When a person passes away, their assets must be distributed to their family, heirs, or beneficiaries according to the person’s will. If they don’t have a will, the state probate code, as enforced by the county probate court, will dictate how the assets should be distributed – i.e. how the estate should be “settled.” Settling an estate includes the following steps:
- Get appointed as administrator or personal representative of the estate
- Identify, record and gather all the decedent’s assets
- Pay the decedent’s outstanding debts and taxes
- Distribute the remaining assets to family, heirs or beneficiaries
- Terminate or close the estate
To have an administrator/personal representative appointed to settle an estate, please contact the Surrogate’s Office at 973-285-6500.
When an individual dies without a will the following laws of the State of New Jersey provide for the distribution of property to the heirs by intestate succession.
- If an individual dies leaving a spouse and children, who are also the children of the surviving spouse, the spouse receives the entire estate.
- If an individual dies leaving a spouse and children who are not also the children of that spouse, the spouse receives the first 25 percent (not less than the first $50,000 nor more than $200,000.) plus one-half of the balance. The rest goes to the children.
- If an individual dies leaving children but no spouse, the children receive the entire estate divided equally among them. If there are grandchildren, they take their deceased parent’s share by representation. If all the children are deceased, then the grandchildren share equally in the estate.
- If an individual dies leaving a spouse, mother and father, but no children, the spouse receives the first 25 percent (not less than the first $50,000 nor more than $200,000 ) plus three-quarter of the balance. The rest goes to the parents.
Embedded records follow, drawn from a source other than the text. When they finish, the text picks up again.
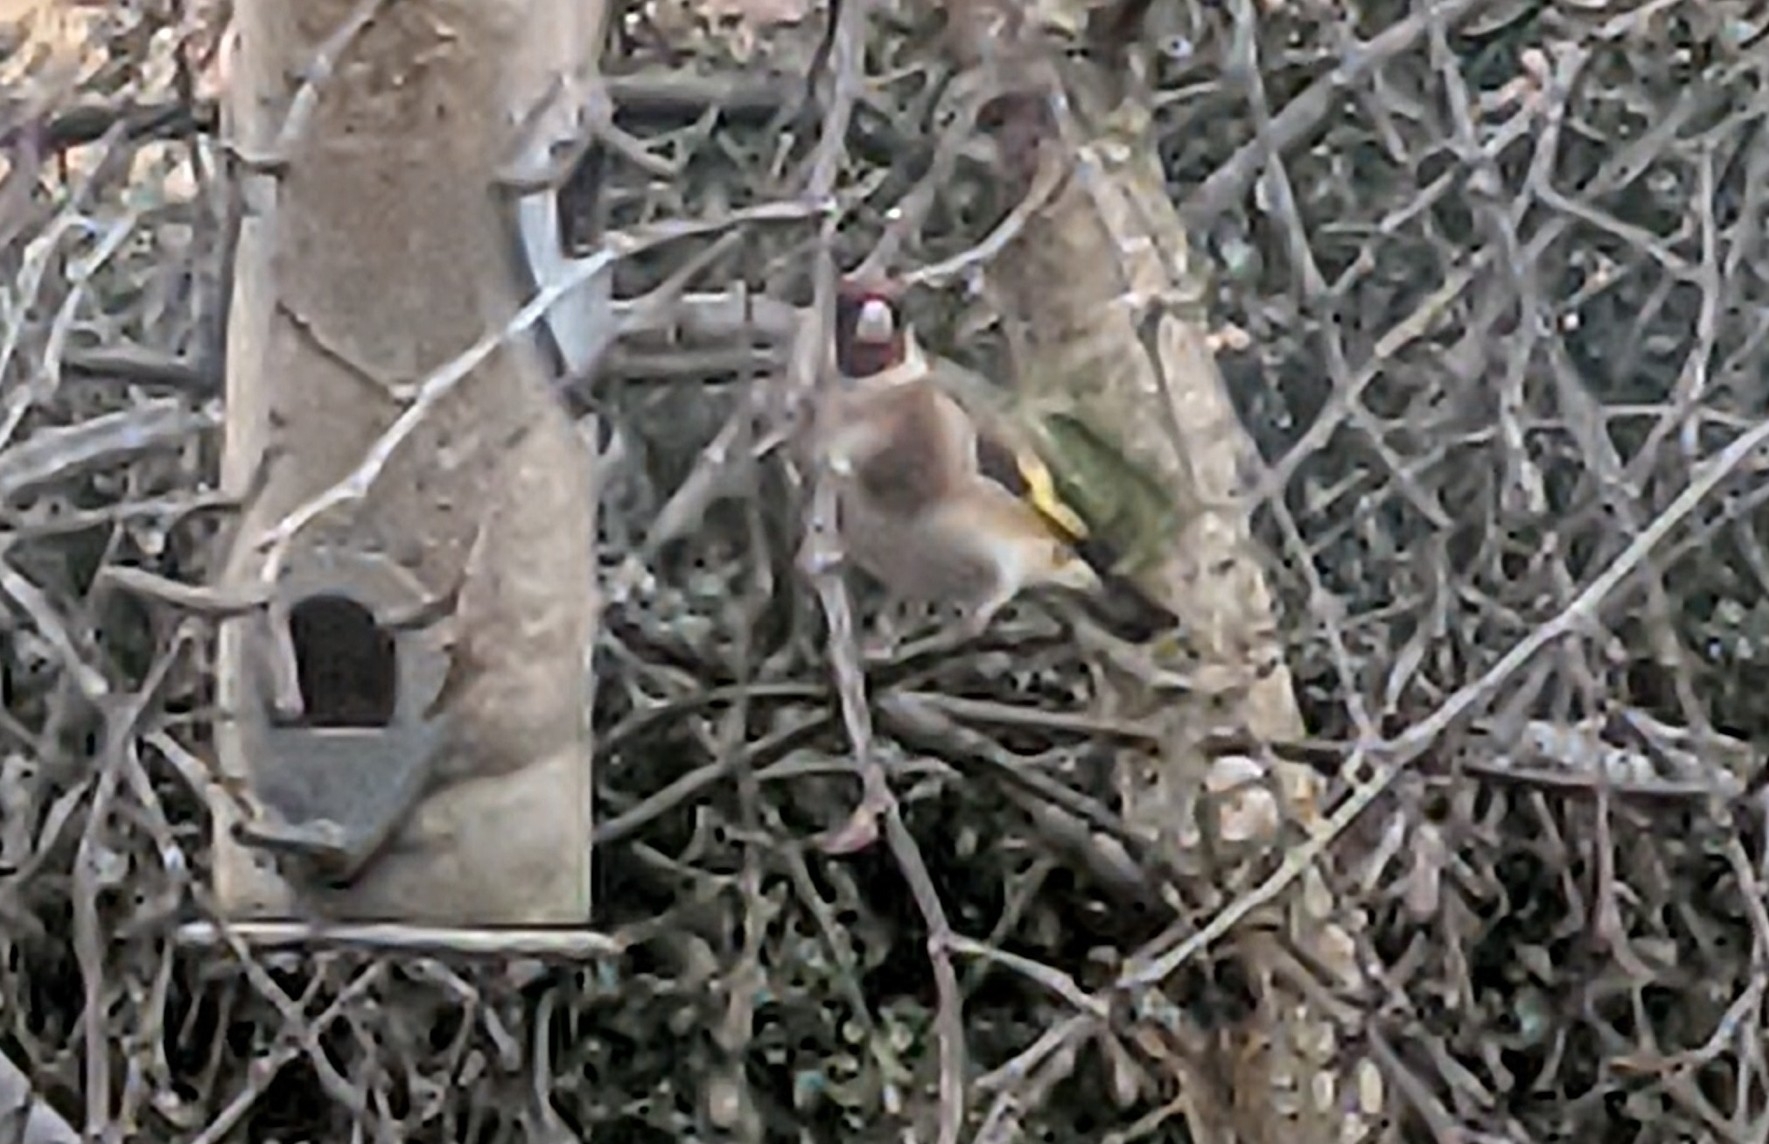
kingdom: Animalia
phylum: Chordata
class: Aves
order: Passeriformes
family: Fringillidae
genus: Carduelis
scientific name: Carduelis carduelis
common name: European goldfinch
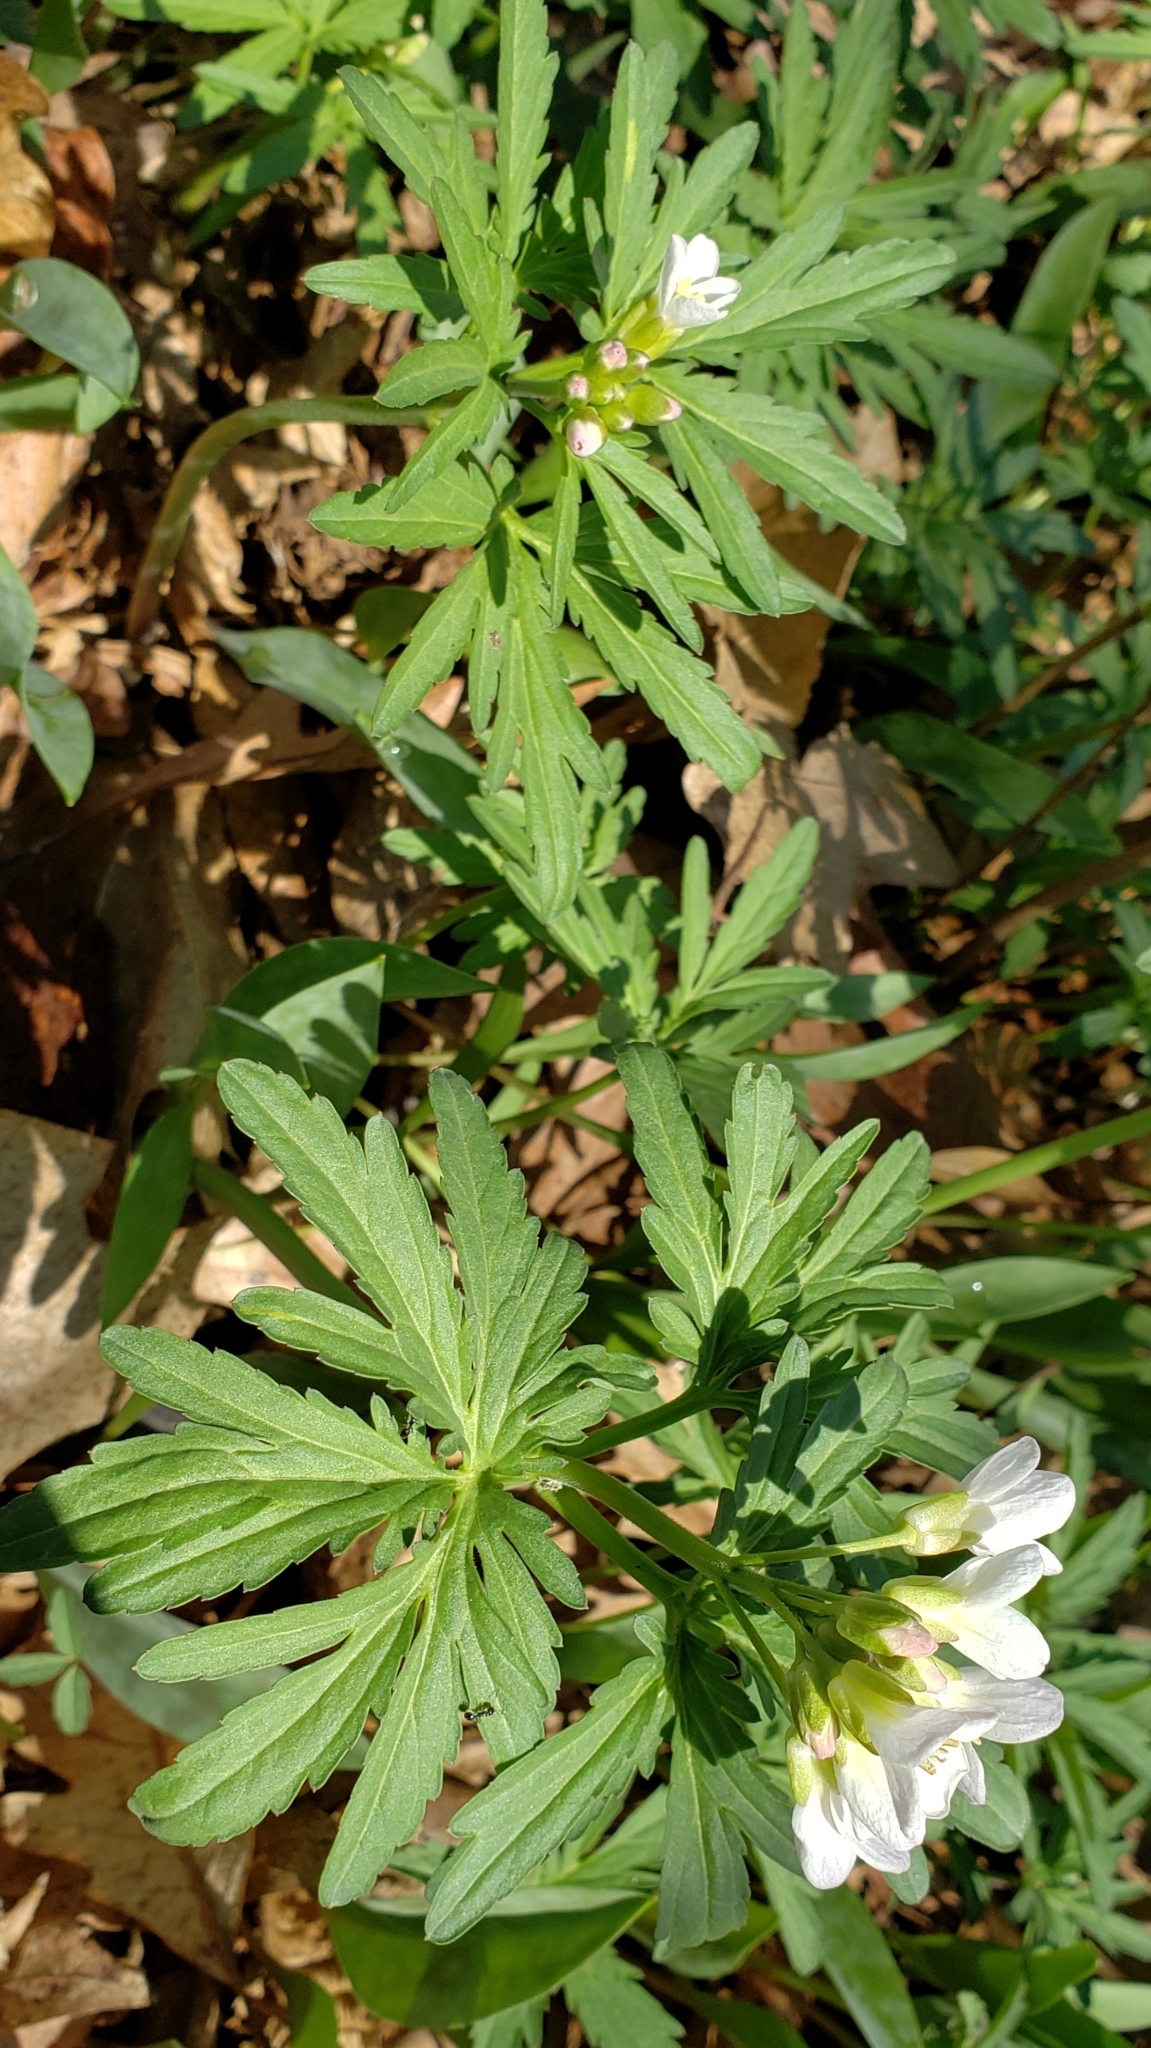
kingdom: Plantae
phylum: Tracheophyta
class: Magnoliopsida
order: Brassicales
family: Brassicaceae
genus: Cardamine
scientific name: Cardamine concatenata
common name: Cut-leaf toothcup
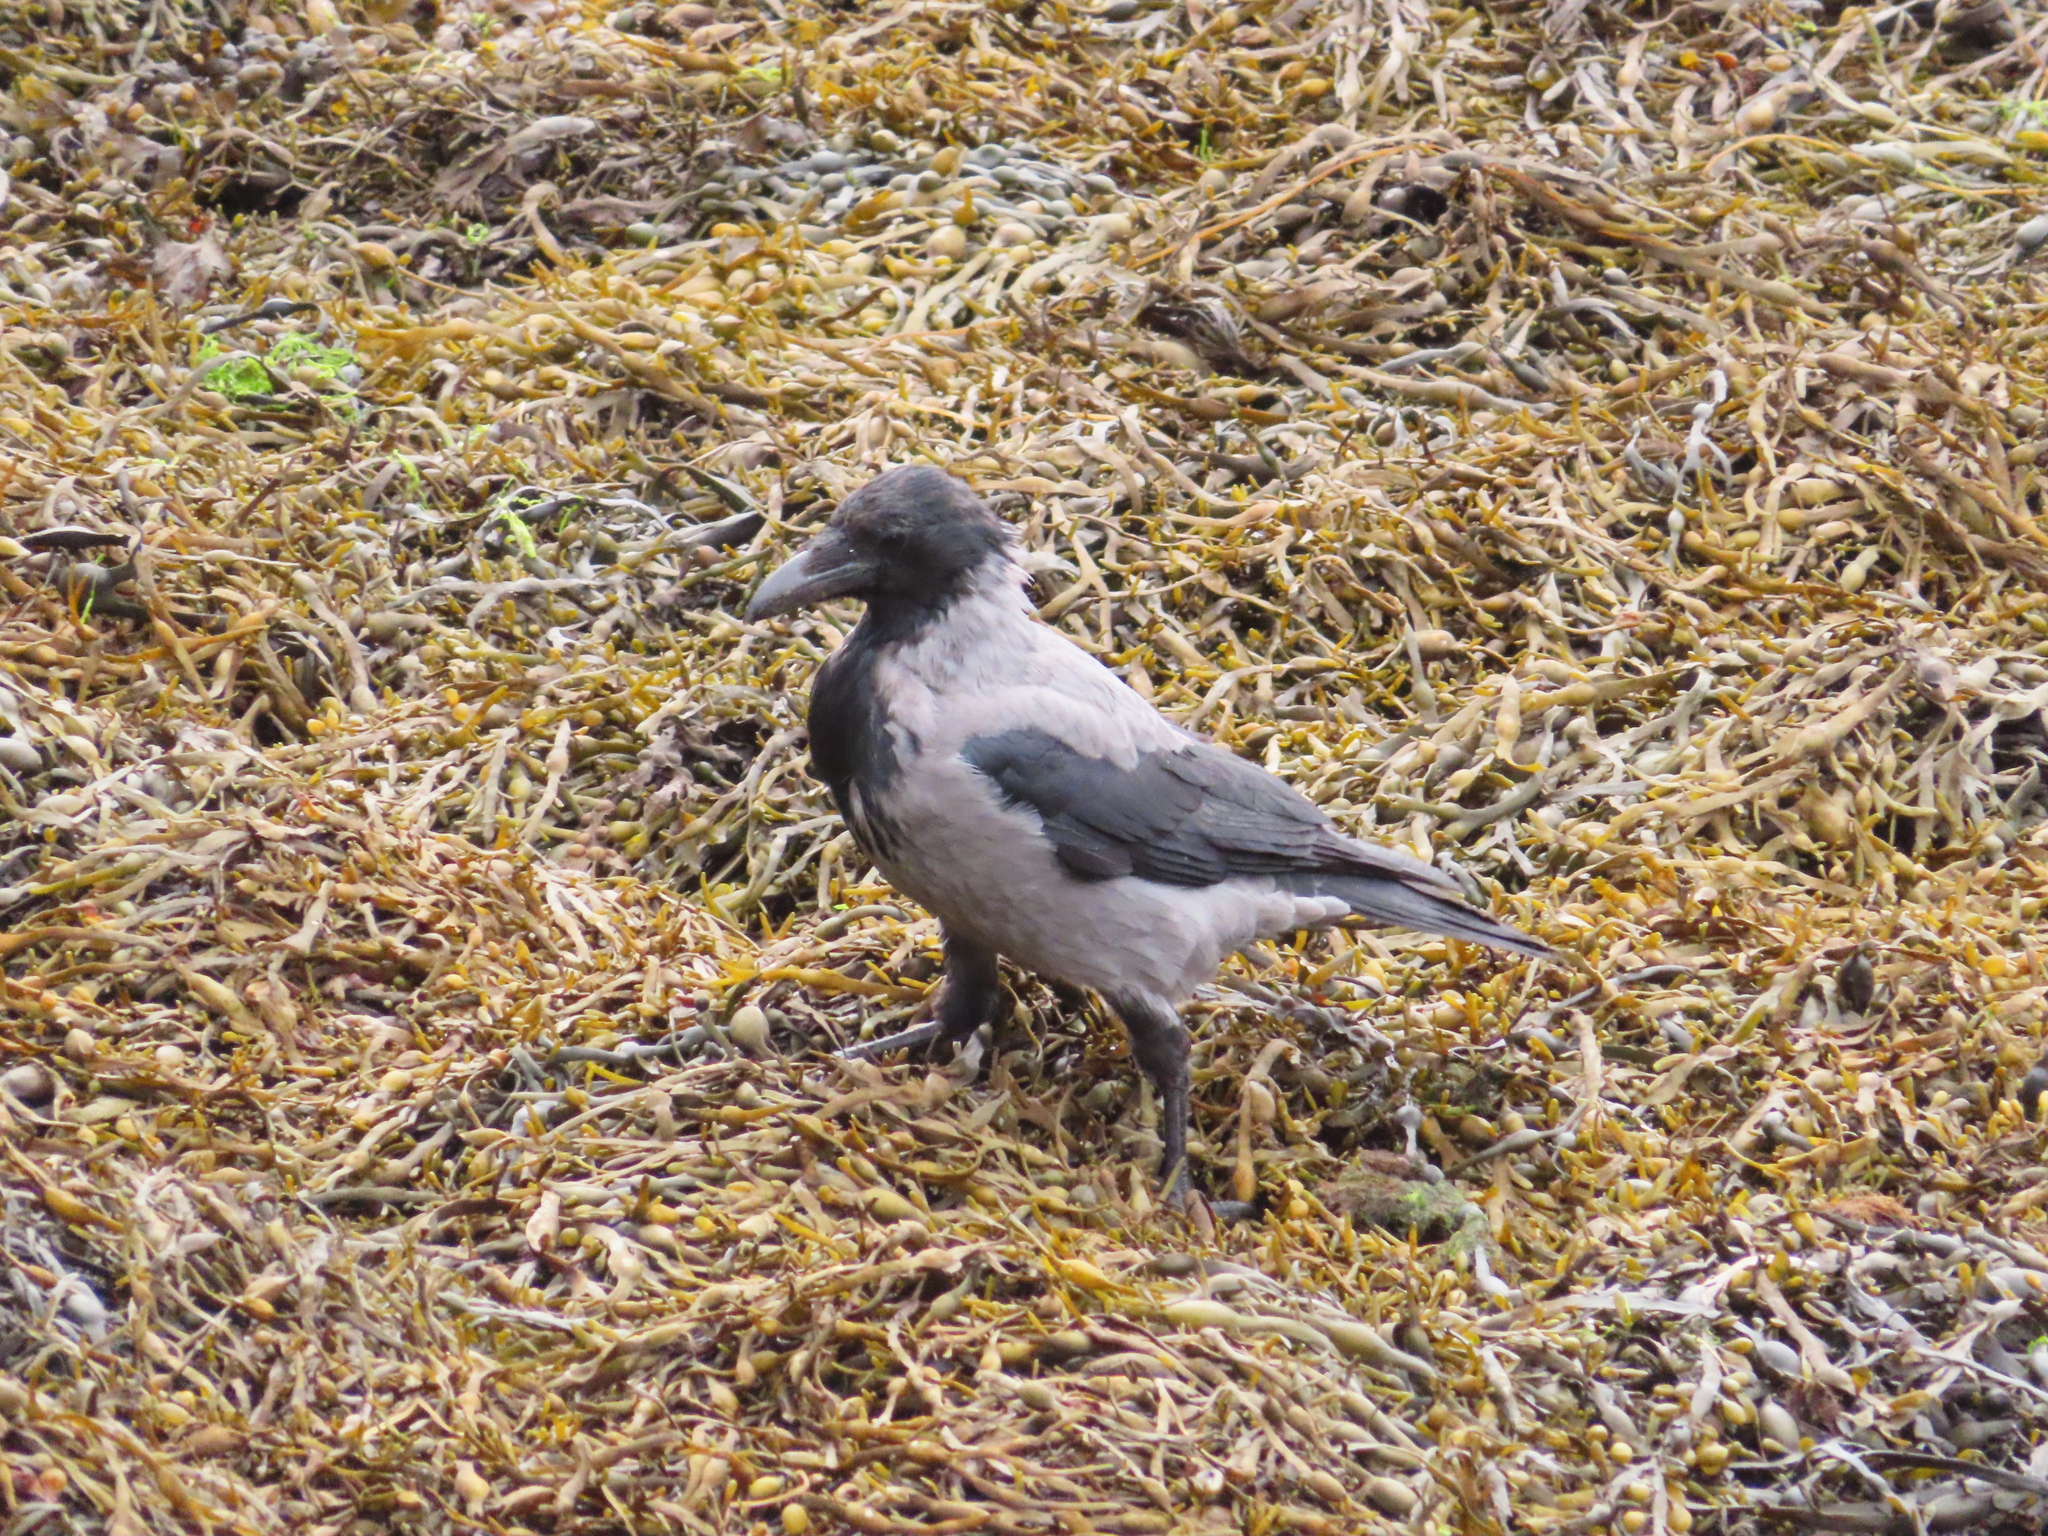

- If an individual dies leaving no spouse and no children and that individual’s parents survive, the parents inherit the entire estate. If no parent survives, brothers and sisters receive equal amounts of the entire estate.
If the estate does not exceed $20,000 and there is a surviving spouse, an Affidavit of Surviving Spouse may be issued by the Surrogate. An affidavit allows a husband or wife to dispose of the property. If there is no surviving spouse and the property does not exceed $10,000, a close relative can be issued an affidavit to handle the disposition.
If the estate exceeds $20,000/$10,000 an administrator will be appointed by the Surrogate. Before an administrator can be appointed, all other next of kin of the decedent must renounce their right to be the administrator. A surety bond is also required. The Surrogate will issue a “Letter of Administration” giving the administrator the necessary authority to transfer property, withdraw money from the bank accounts, pay outstanding bills and handle the other affairs of the estate.
To challenge the appointment of an executor or administrator, a caveat must be filed prior to their appointment, with the Surrogate to temporarily prevent the probation of a will or granting of administration.
The appointment of an administrator often takes time, especially if there are challenges to the appointment which must be addressed, or if a search for distant relatives must be performed. During that period, final pay checks can be withheld and bank accounts that were not jointly held can be frozen.
Finally, if there are no next of kin, the property will revert (escheat) to the State of New Jersey.